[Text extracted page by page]
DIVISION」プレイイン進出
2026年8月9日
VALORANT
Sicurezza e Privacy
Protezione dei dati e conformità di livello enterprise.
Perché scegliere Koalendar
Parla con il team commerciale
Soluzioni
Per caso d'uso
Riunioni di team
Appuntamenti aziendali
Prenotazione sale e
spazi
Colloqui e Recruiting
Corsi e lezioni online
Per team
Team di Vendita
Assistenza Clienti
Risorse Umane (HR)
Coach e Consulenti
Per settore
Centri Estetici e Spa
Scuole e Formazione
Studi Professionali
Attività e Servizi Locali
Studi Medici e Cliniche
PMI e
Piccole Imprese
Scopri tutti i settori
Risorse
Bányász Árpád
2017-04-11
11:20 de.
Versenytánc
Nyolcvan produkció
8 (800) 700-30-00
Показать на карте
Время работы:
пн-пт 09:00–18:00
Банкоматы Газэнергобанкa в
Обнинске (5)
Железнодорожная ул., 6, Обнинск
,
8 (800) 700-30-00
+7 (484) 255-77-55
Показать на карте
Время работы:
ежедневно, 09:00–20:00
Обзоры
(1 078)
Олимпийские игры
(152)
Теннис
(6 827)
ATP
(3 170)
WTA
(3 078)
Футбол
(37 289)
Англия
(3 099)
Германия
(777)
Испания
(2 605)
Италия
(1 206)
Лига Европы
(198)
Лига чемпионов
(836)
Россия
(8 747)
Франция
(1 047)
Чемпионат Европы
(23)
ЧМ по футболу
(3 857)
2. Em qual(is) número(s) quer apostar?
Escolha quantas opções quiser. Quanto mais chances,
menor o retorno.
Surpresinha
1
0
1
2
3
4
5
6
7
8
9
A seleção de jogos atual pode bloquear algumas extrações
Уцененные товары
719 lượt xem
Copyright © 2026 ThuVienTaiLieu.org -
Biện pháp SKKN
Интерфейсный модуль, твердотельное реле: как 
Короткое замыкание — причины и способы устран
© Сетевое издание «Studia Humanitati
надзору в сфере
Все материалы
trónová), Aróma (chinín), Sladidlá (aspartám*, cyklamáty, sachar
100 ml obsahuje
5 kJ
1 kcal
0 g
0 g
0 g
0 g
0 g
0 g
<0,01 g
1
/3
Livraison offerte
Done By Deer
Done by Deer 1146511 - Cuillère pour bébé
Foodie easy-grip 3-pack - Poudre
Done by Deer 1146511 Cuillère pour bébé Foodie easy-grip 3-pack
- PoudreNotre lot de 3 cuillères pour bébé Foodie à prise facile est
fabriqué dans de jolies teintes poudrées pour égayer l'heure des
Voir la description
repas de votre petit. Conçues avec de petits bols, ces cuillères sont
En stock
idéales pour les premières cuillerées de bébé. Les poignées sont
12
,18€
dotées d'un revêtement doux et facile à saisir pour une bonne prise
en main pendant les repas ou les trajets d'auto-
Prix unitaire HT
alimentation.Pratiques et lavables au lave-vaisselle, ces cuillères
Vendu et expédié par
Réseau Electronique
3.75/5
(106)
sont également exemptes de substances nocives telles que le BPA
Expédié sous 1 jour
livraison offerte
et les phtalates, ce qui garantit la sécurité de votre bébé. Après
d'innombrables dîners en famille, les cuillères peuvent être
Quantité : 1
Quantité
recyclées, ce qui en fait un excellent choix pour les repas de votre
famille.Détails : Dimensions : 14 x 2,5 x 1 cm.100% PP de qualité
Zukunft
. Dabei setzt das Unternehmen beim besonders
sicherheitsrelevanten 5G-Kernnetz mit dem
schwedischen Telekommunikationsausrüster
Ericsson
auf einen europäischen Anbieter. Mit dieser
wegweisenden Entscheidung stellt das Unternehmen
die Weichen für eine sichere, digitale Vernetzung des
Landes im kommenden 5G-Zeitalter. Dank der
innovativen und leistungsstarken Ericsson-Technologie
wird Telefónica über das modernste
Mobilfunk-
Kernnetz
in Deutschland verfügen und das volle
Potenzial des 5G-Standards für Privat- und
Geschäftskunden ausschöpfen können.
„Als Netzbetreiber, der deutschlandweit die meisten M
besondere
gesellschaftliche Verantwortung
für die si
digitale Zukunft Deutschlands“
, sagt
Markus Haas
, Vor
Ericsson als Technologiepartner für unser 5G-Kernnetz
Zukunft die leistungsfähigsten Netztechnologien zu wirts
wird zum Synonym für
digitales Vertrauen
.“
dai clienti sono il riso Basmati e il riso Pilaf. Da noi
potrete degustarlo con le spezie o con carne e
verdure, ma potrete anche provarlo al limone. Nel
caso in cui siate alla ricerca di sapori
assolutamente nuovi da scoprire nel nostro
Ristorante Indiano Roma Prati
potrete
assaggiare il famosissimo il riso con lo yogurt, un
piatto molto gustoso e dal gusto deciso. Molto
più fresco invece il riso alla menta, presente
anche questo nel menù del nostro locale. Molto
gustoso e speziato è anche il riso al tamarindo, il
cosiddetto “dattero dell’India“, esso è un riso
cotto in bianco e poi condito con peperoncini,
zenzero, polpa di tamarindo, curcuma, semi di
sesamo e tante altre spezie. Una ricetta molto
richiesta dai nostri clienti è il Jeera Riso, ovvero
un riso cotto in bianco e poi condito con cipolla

YOUR ASSIGNMENT: Can you write out again everything in the listing from its very first line down to the line containing "пн-пт 09:00–18:00", both ends included?

ANSWER BOX:
DIVISION」プレイイン進出
2026年8月9日
VALORANT
Sicurezza e Privacy
Protezione dei dati e conformità di livello enterprise.
Perché scegliere Koalendar
Parla con il team commerciale
Soluzioni
Per caso d'uso
Riunioni di team
Appuntamenti aziendali
Prenotazione sale e
spazi
Colloqui e Recruiting
Corsi e lezioni online
Per team
Team di Vendita
Assistenza Clienti
Risorse Umane (HR)
Coach e Consulenti
Per settore
Centri Estetici e Spa
Scuole e Formazione
Studi Professionali
Attività e Servizi Locali
Studi Medici e Cliniche
PMI e
Piccole Imprese
Scopri tutti i settori
Risorse
Bányász Árpád
2017-04-11
11:20 de.
Versenytánc
Nyolcvan produkció
8 (800) 700-30-00
Показать на карте
Время работы:
пн-пт 09:00–18:00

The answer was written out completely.